#### DOCUMENT EXTRACT

DiMSum: A pipeline for processing deep mutational scanning data

Pipeline Stages

Stage 0: DEMULTIPLEX raw reads
Stage 1: QC raw reads
Stage 2: TRIM constant regions
Stage 3: ALIGN paired-end reads
Stage 4: PROCESS variants
Stage 5: ANALYSE counts

Demultiplex samples and trim read barcodes using Cutadapt (optional). This stage is run if a Barcode Design File is supplied (see arguments).

Produce raw read quality reports using FastQC (and unzip and split FASTQ files if necessary).

Remove constant region sequences from read 5’ and 3’ ends using Cutadapt. By default the sequences of 3' constant regions are assumed to be the reverse complement of 5' constant region sequences (see stage-specific arguments).

Align overlapping read pairs using VSEARCH and filter resulting variants according to base quality, expected number of errors and constituent read length (see stage-specific arguments). Unique variant sequences are then tallied using Starcode. For Trans library designs, read pairs are simply concatenated. For single-end libraries, reads are only filtered.

Combine sample-wise variant counts and statistics to produce a unified results data.table. After aggregating counts across technical replicates, variants are processed and filtered according to user specifications (see stage-specific arguments): 4.1 For Barcoded library designs, read counts are aggregated at the variant level for barcode/variant mappings specified in the Variant Identity File. Undefined/misread barcodes are ignored. 4.2 Indel variants (defined as those not matching the wild-type nucleotide sequence length) are removed if necessary (see '--indels' argument). 4.3 If internal constant region(s) are specified, these are excised from all substitution variants if a perfect match is found (see '--wildtypeSequence' argument). 4.4 Substitution variants with mutations inconsistent with the library design are removed (see '--permittedSequences' argument). 4.5 Substitution variants with more substitutions than desired are also removed (see '--maxSubstitutions' argument). 4.6 Finally, nonsynonymous substitution variants with synonymous substitutions in other codons are removed if necessary (see '--mixedSubstitutions' argument).

########

» PROBLEM SET
a – Using the DiMSum page, explain in one to three sentences when Stage 0 is run and what it does.
b – Reproduce the DiMSum page word for word from "Stage 0: DEMULTIPLEX" up to and including "files if necessary).".
c – Answer these questions from the DiMSum page.
(i) Which tool produces the raw read quality reports?
(ii) Which tool tallies unique variant sequences after read pairs are aligned?
(iii) Which argument controls the removal of substitution variants with more substitutions than desired?
The records aren't needed for any of these tasks.

#### RECORDS SHOWN

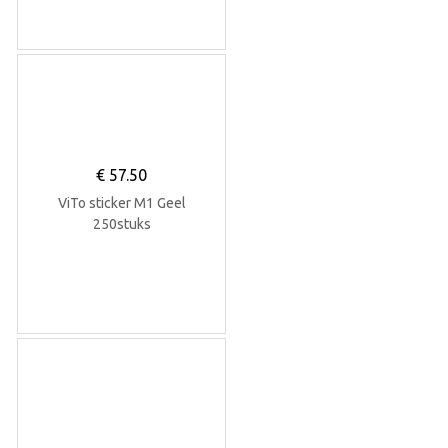
€
57.50
ViTo sticker M1 Geel
250stuks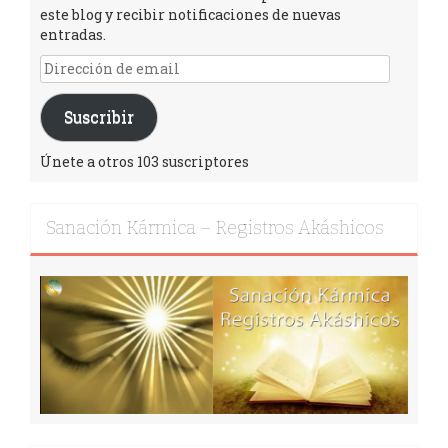
este blog y recibir notificaciones de nuevas
entradas.
Suscribir
Únete a otros 103 suscriptores
Sanación Kármica – Registros Akáshicos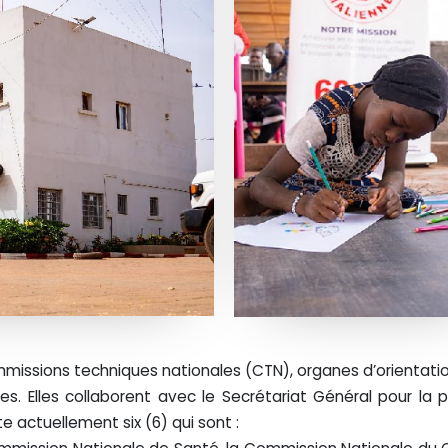
issions techniques nationales (CTN), organes d’orientation 
. Elles collaborent avec le Secrétariat Général pour la 
 actuellement six (6) qui sont :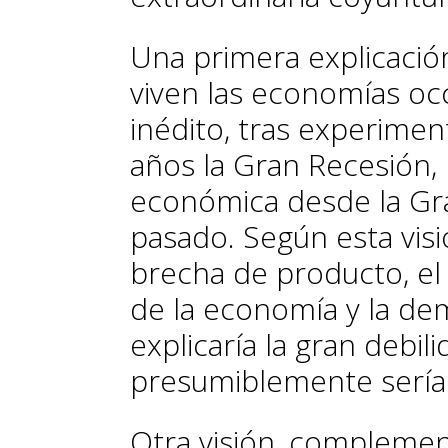
Una primera explicaci
viven las economías oc
inédito, tras experiment
años la Gran Recesión,
económica desde la Gra
pasado. Según esta visi
brecha de producto, el 
de la economía y la de
explicaría la gran debili
presumiblemente sería
Otra visión, complement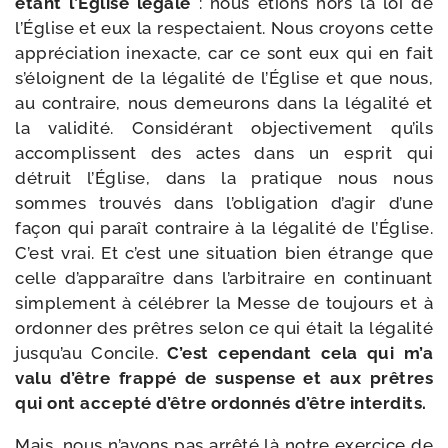
étant l’Église légale
: nous étions hors la loi de
l’Église et eux la res­pec­taient. Nous croyons cette
appré­cia­tion inexacte, car ce sont eux qui en fait
s’éloignent de la léga­li­té de l’Église et que nous,
au contraire, nous demeu­rons dans la léga­li­té et
la vali­di­té. Considérant objec­ti­ve­ment qu’ils
accom­plissent des actes dans un esprit qui
détruit l’Église, dans la pra­tique nous nous
sommes trou­vés dans l’obligation d’agir d’une
façon qui paraît contraire à la léga­li­té de l’Église.
C’est vrai. Et c’est une situa­tion bien étrange que
celle d’apparaître dans l’arbitraire en conti­nuant
sim­ple­ment à célé­brer la Messe de tou­jours et à
ordon­ner des prêtres selon ce qui était la léga­li­té
jusqu’au Concile.
C’est cepen­dant cela qui m’a
valu d’être frap­pé de sus­pense et aux prêtres
qui ont accep­té d’être ordon­nés d’être interdits.
Mais, nous n’avons pas arrê­té là notre exer­cice de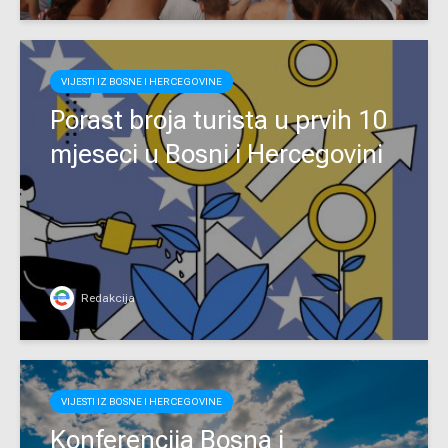
VIJESTI IZ BOSNE I HERCEGOVINE
Porast broja turista u prvih 10
mjeseci u Bosni i Hercegovini
Redakcija
VIJESTI IZ BOSNE I HERCEGOVINE
Konferencija Bosna i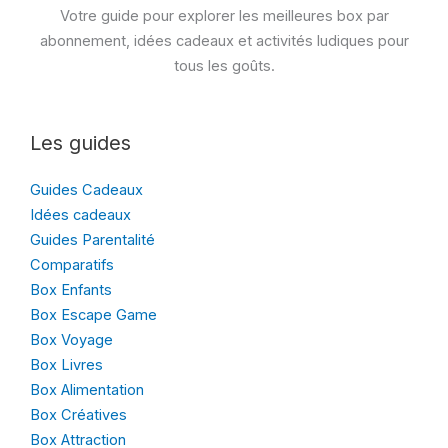
Votre guide pour explorer les meilleures box par
abonnement, idées cadeaux et activités ludiques pour
tous les goûts.
Les guides
Guides Cadeaux
Idées cadeaux
Guides Parentalité
Comparatifs
Box Enfants
Box Escape Game
Box Voyage
Box Livres
Box Alimentation
Box Créatives
Box Attraction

########

» ANSWERS BY ITEM
a – Stage 0 is optional and runs only if a Barcode Design File is supplied. It demultiplexes samples and trims read barcodes using Cutadapt.

b –
Stage 0: DEMULTIPLEX raw reads
Stage 1: QC raw reads
Stage 2: TRIM constant regions
Stage 3: ALIGN paired-end reads
Stage 4: PROCESS variants
Stage 5: ANALYSE counts

Demultiplex samples and trim read barcodes using Cutadapt (optional). This stage is run if a Barcode Design File is supplied (see arguments).

Produce raw read quality reports using FastQC (and unzip and split FASTQ files if necessary).

c –
(i) FastQC
(ii) Starcode
(iii) '--maxSubstitutions'